Extracted data:

Start of Block

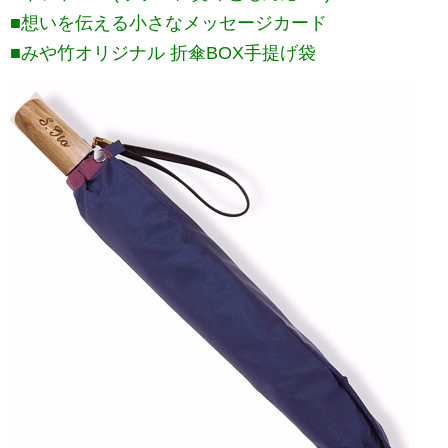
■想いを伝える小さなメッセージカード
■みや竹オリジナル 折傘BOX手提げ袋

End of Block
Start of Block

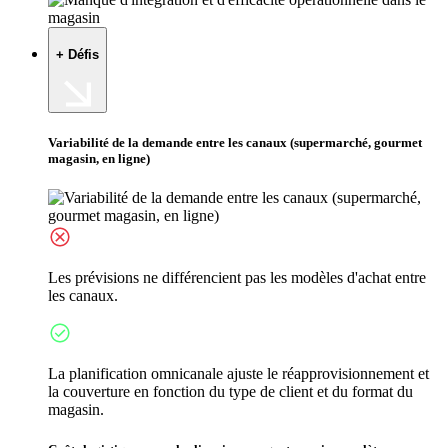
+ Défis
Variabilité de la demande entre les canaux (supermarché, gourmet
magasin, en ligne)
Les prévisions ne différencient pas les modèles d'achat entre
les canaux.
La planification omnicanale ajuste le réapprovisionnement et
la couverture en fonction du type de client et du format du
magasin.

End of Block

Task brief:
Determine how many lines above contain "entre" and respond with that number only.

Exercise solution:
2